Intel says its Gaudi2 accelerator is greater than a fit for the Nvidia A100

Posted on

Briefly: Intel has drummed up a contention between its new Gaudi2 accelerator and the now two-year-old marketplace chief, the Nvidia A100. In two benchmarks suited for its area of interest, the brand new gaudily-named accelerator pulls out forward.

Gaudi2 is made for Intel by means of Habana Labs, an Israeli corporate that it bought on the finish of 2019 for $2 billion. Habana in reality makes two forms of specialised accelerators: some for coaching neural networks, like Gaudi2; and others for operating (i.e., “inferencing”) them, equivalent to Goya and Greco.


Habana and Intel introduced Gaudi2 in Would possibly however waited till closing week to add its benchmark ratings into the general public MLPerf database. Of their graphs, they evaluate the ratings in their Gaudi2 machine in opposition to the general public ratings of A100-equipped programs from Nvidia and Dell.

ResNet-50 exams {hardware}’s skill to coach an AI to categorise photographs. Habana’s Gaudi2 machine took simply 18 mins to coach the AI smartly sufficient for it to move the take a look at, simply surpassing Nvidia’s A100 machine, which wanted virtually part an hour.

Habana’s Gaudi2 machine took simply 17 mins to coach the BERT style, beating Nvidia’s A100 machine’s time by means of a few minute. BERT is a herbal language processing style, and on this take a look at, it trains itself with Wikipedia articles.

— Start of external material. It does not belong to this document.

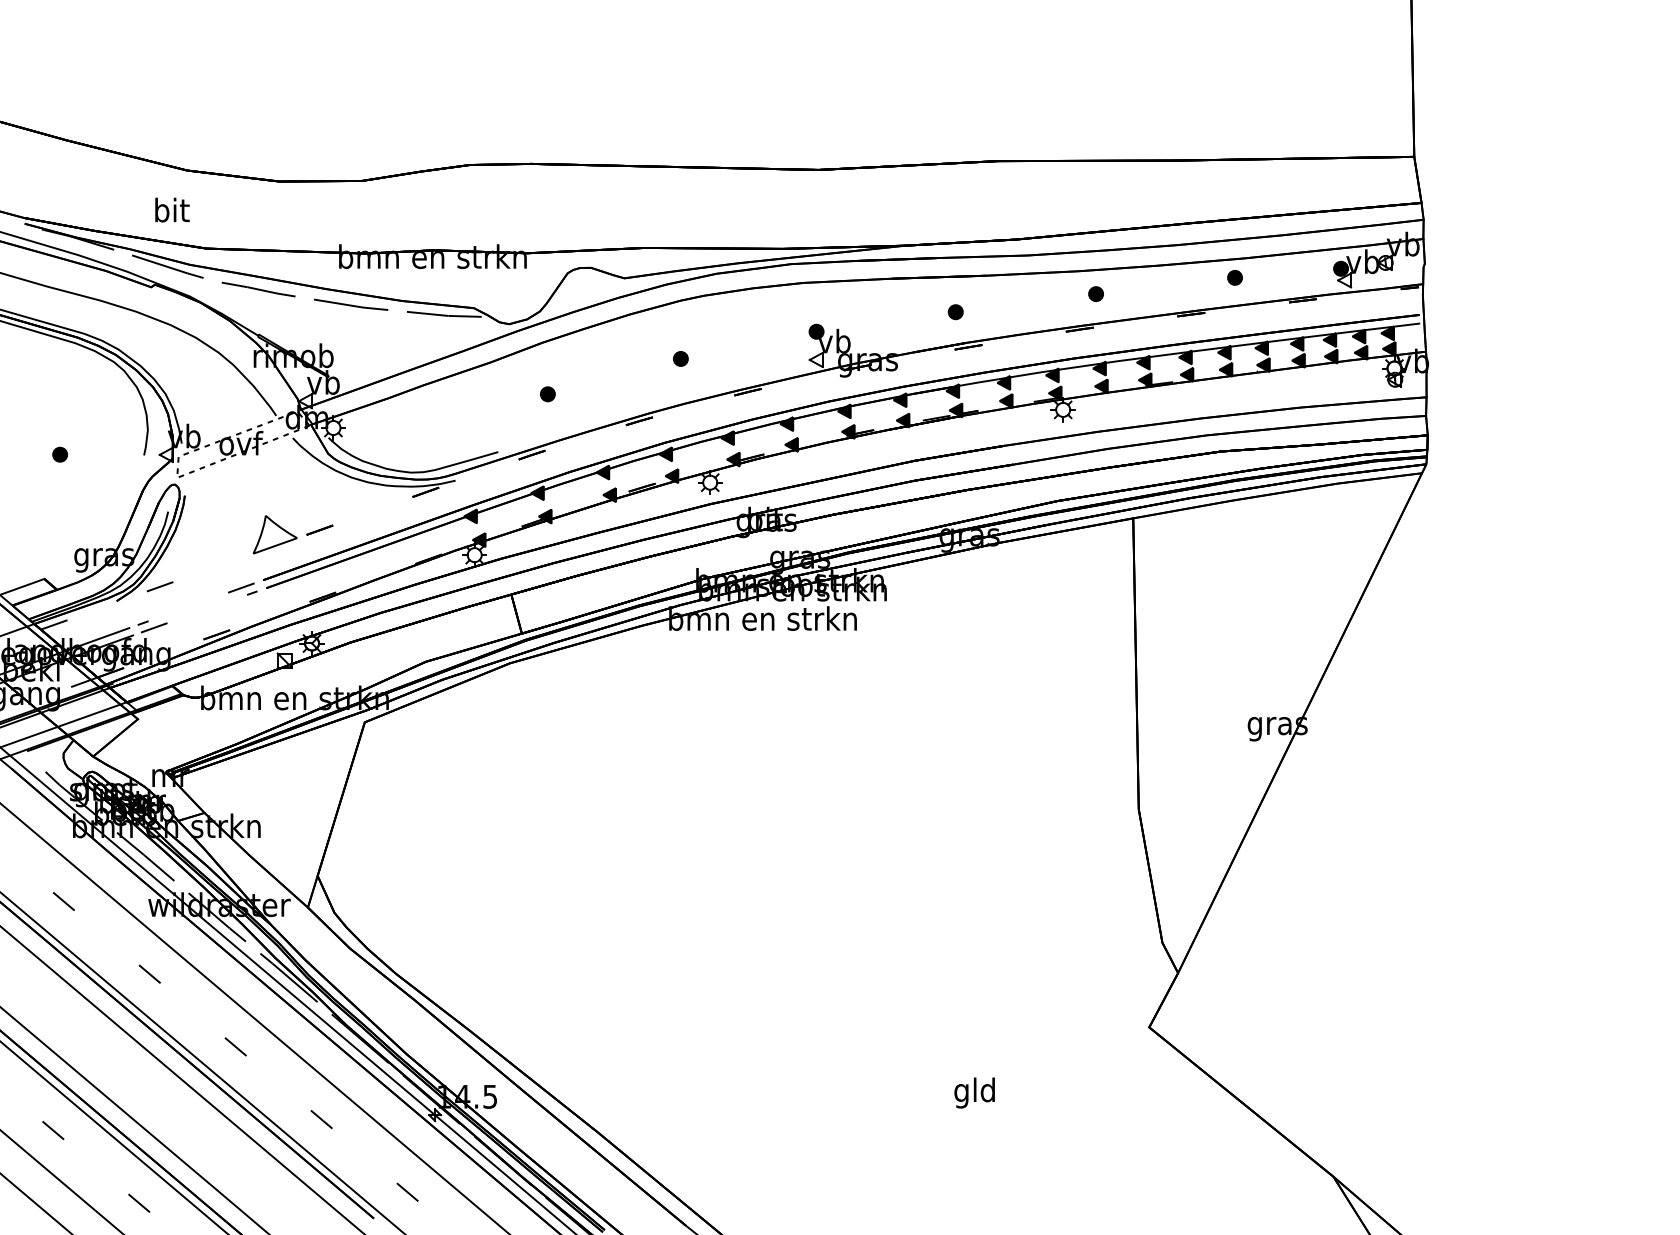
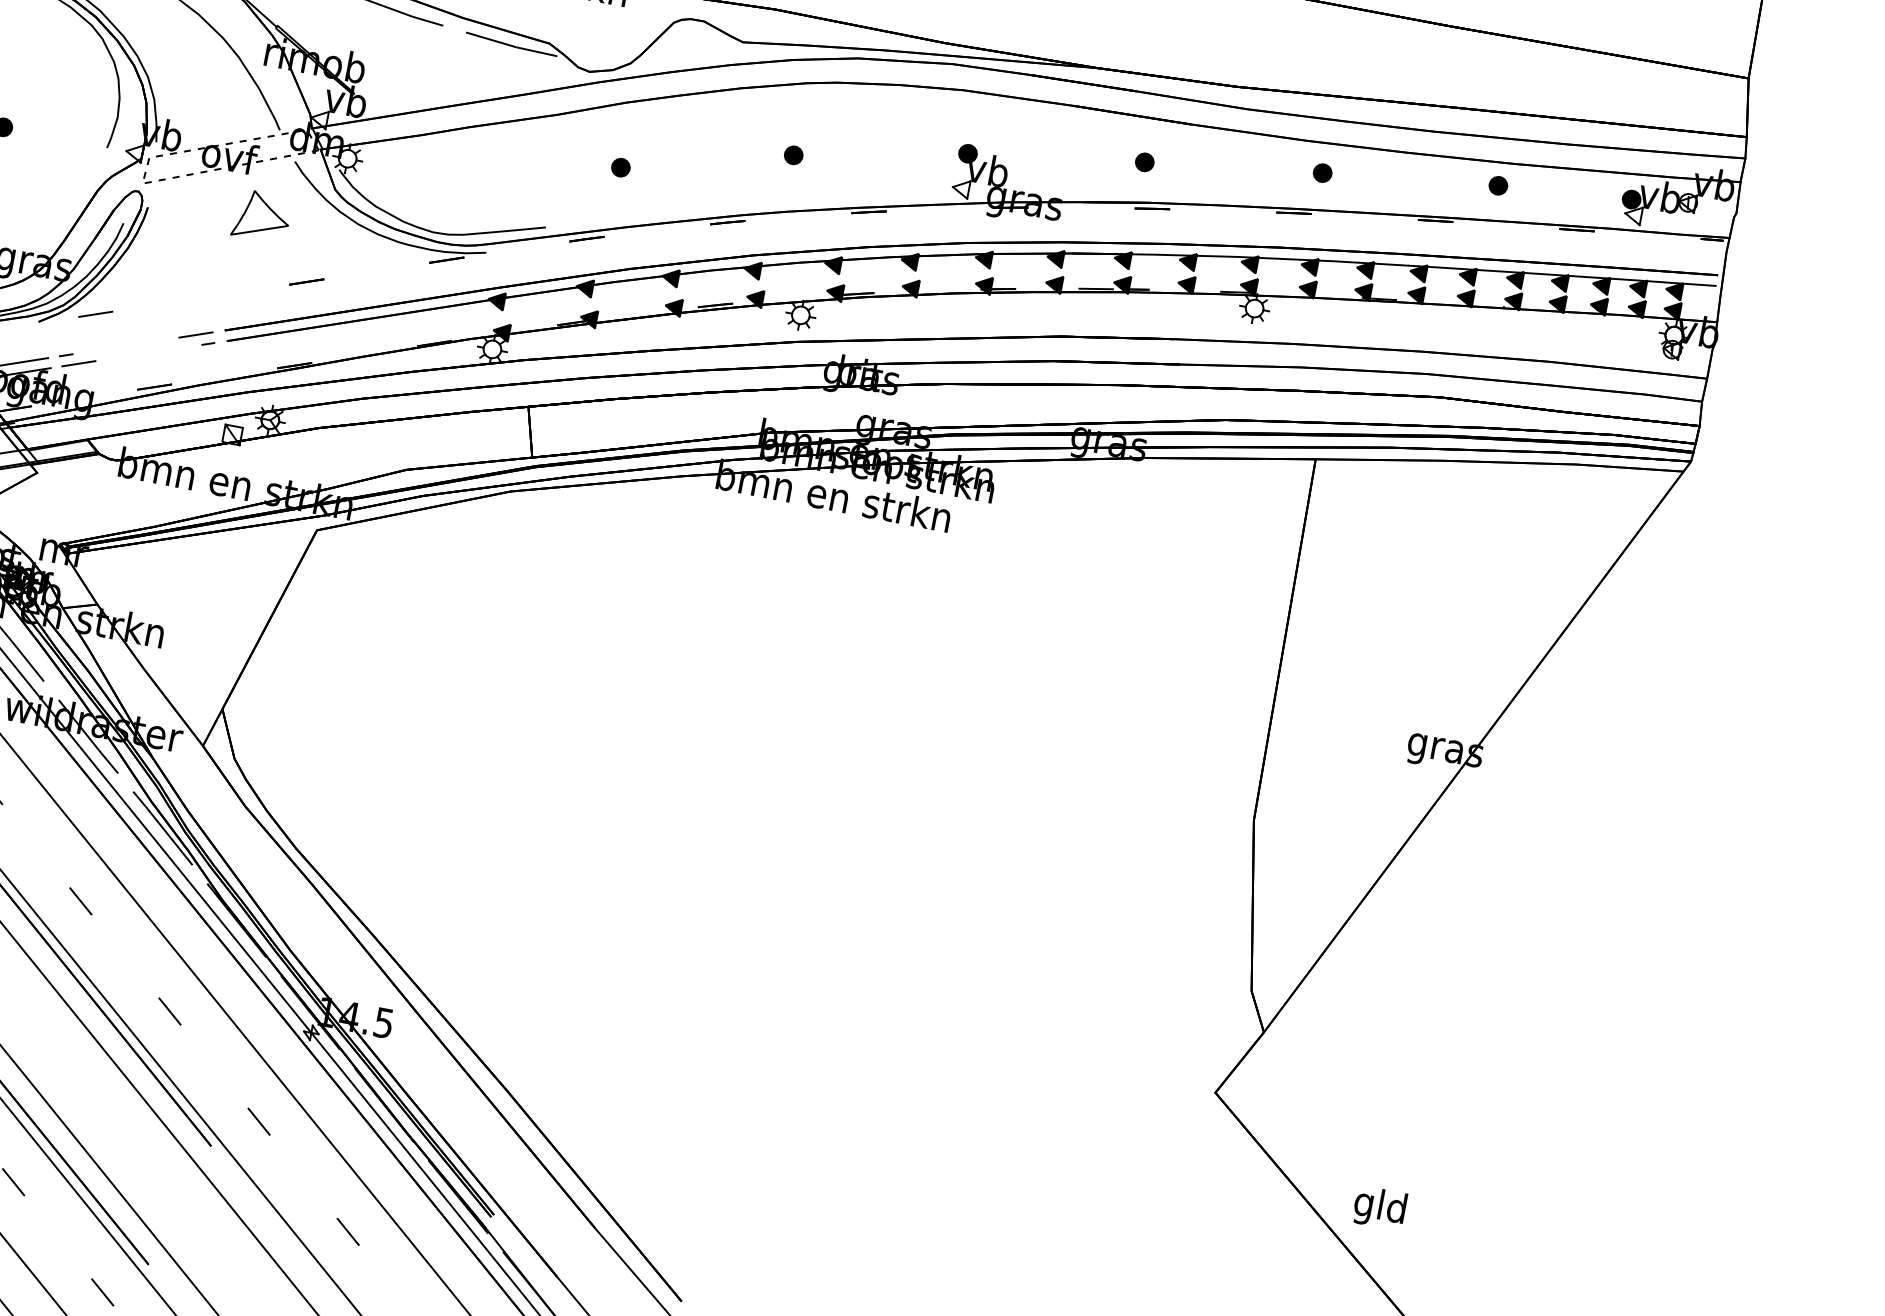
part: (274, 534) -> (261, 215), moved
text: (974, 1092) -> (1379, 1207), moved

For each benchmarks, all of the programs used 8 accelerators/GPUs. Habana’s machine paired theirs with a couple of 40-core Intel Xeon 8380 CPUs and Nvidia’s used two 64-core AMD Epyc 7742 CPUs.


Gaudi2 options 24 TPCs (tensor processor cores) and two MMEs (matrix multiplication engines) that run partly in parallel. It helps a extensive array of knowledge varieties, together with FP32, TF32, BF16, FP16, and FP8. It additionally has a devoted media engine for processing audio and visible media as inputs.

For reminiscence, Gaudi2 has six 16 GB stacks of HBM2e that sum to 96 GB and a couple of.45 TB/s of overall reminiscence bandwidth. Inside of, it has a 48 MB cache. For connectivity, it makes use of an x16 PCIe 4.0 connection and has 24x 100 Mbps RoCE2 (RDMA over Converged Ethernet 2) ports.


Habana has obviously created an actual A100-competitor for Intel. Its timing may well be higher, for the reason that Nvidia introduced the H100 3 months in the past, however the two are such other merchandise that despite the fact that they could compete in benchmarks, they won’t in point of fact be competing for motherboard slots.

While the A100 and H100 are flexible behemoths, Gaudi2 is a streamlined accelerator seeking to do one thing other, and it’s going to be attention-grabbing to look whether or not it is a hit or now not.

Leave a Reply

Your email address will not be published.